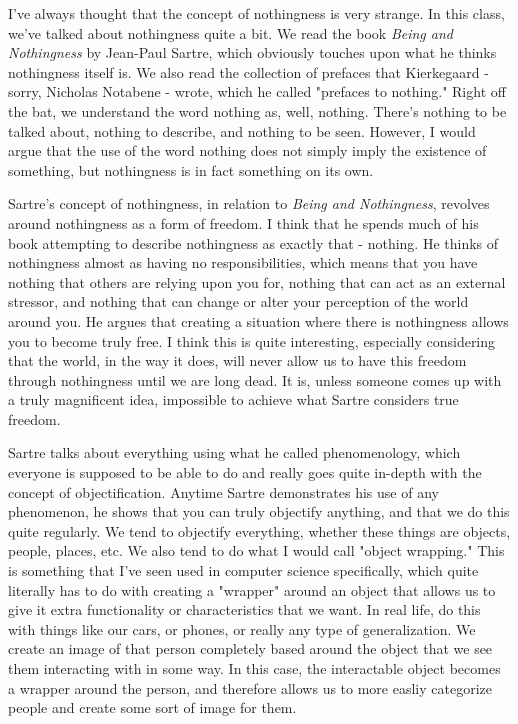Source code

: \documentclass[12pt]{article}
\begin{document}
  I've always thought that the concept of nothingness is very strange. In this class, we've talked about
  nothingness quite a bit. We read the book \textit{Being and Nothingness} by Jean-Paul Sartre, which obviously
  touches upon what he thinks nothingness itself is. We also read the collection of prefaces that Kierkegaard -
  sorry, Nicholas Notabene - wrote, which he called "prefaces to nothing." Right off the bat, we understand the
  word nothing as, well, nothing. There's nothing to be talked about, nothing to describe, and nothing to be seen.
  However, I would argue that the use of the word nothing does not simply imply the existence of something, but
  nothingness is in fact something on its own.

  Sartre's concept of nothingness, in relation to \textit{Being and Nothingness}, revolves around nothingness as
  a form of freedom. I think that he spends much of his book attempting to describe nothingness as exactly that -
  nothing. He thinks of nothingness almost as having no responsibilities, which means that you have nothing that
  others are relying upon you for, nothing that can act as an external stressor, and nothing that can change or
  alter your perception of the world around you. He argues that creating a situation where there is nothingness
  allows you to become truly free. I think this is quite interesting, especially considering that the world, in
  the way it does, will never allow us to have this freedom through nothingness until we are long dead. It is,
  unless someone comes up with a truly magnificent idea, impossible to achieve what Sartre considers true freedom.

  Sartre talks about everything using what he called phenomenology, which everyone is supposed to be able to do
  and really goes quite in-depth with the concept of objectification. Anytime Sartre demonstrates his use of any
  phenomenon, he shows that you can truly objectify anything, and that we do this quite regularly. We tend to
  objectify everything, whether these things are objects, people, places, etc. We also tend to do what I would 
  call "object wrapping." This is something that I've seen used in computer science specifically, which quite 
  literally has to do with creating a "wrapper" around an object that allows us to give it extra functionality 
  or characteristics that we want. In real life, do this with things like our cars, or phones, or really any 
  type of generalization. We create an image of that person completely based around the object that we see them
  interacting with in some way. In this case, the interactable object becomes a wrapper around the person, and
  therefore allows us to more easliy categorize people and create some sort of image for them.
\end{document}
=-=-=-=-=
* **What needs to be done**
A word-for-word copy of all the data is required, minus the pictures.

* **Result**
Source code

: \documentclass[12pt]{article}
\begin{document}
  I've always thought that the concept of nothingness is very strange. In this class, we've talked about
  nothingness quite a bit. We read the book \textit{Being and Nothingness} by Jean-Paul Sartre, which obviously
  touches upon what he thinks nothingness itself is. We also read the collection of prefaces that Kierkegaard -
  sorry, Nicholas Notabene - wrote, which he called "prefaces to nothing." Right off the bat, we understand the
  word nothing as, well, nothing. There's nothing to be talked about, nothing to describe, and nothing to be seen.
  However, I would argue that the use of the word nothing does not simply imply the existence of something, but
  nothingness is in fact something on its own.

  Sartre's concept of nothingness, in relation to \textit{Being and Nothingness}, revolves around nothingness as
  a form of freedom. I think that he spends much of his book attempting to describe nothingness as exactly that -
  nothing. He thinks of nothingness almost as having no responsibilities, which means that you have nothing that
  others are relying upon you for, nothing that can act as an external stressor, and nothing that can change or
  alter your perception of the world around you. He argues that creating a situation where there is nothingness
  allows you to become truly free. I think this is quite interesting, especially considering that the world, in
  the way it does, will never allow us to have this freedom through nothingness until we are long dead. It is,
  unless someone comes up with a truly magnificent idea, impossible to achieve what Sartre considers true freedom.

  Sartre talks about everything using what he called phenomenology, which everyone is supposed to be able to do
  and really goes quite in-depth with the concept of objectification. Anytime Sartre demonstrates his use of any
  phenomenon, he shows that you can truly objectify anything, and that we do this quite regularly. We tend to
  objectify everything, whether these things are objects, people, places, etc. We also tend to do what I would 
  call "object wrapping." This is something that I've seen used in computer science specifically, which quite 
  literally has to do with creating a "wrapper" around an object that allows us to give it extra functionality 
  or characteristics that we want. In real life, do this with things like our cars, or phones, or really any 
  type of generalization. We create an image of that person completely based around the object that we see them
  interacting with in some way. In this case, the interactable object becomes a wrapper around the person, and
  therefore allows us to more easliy categorize people and create some sort of image for them.
\end{document}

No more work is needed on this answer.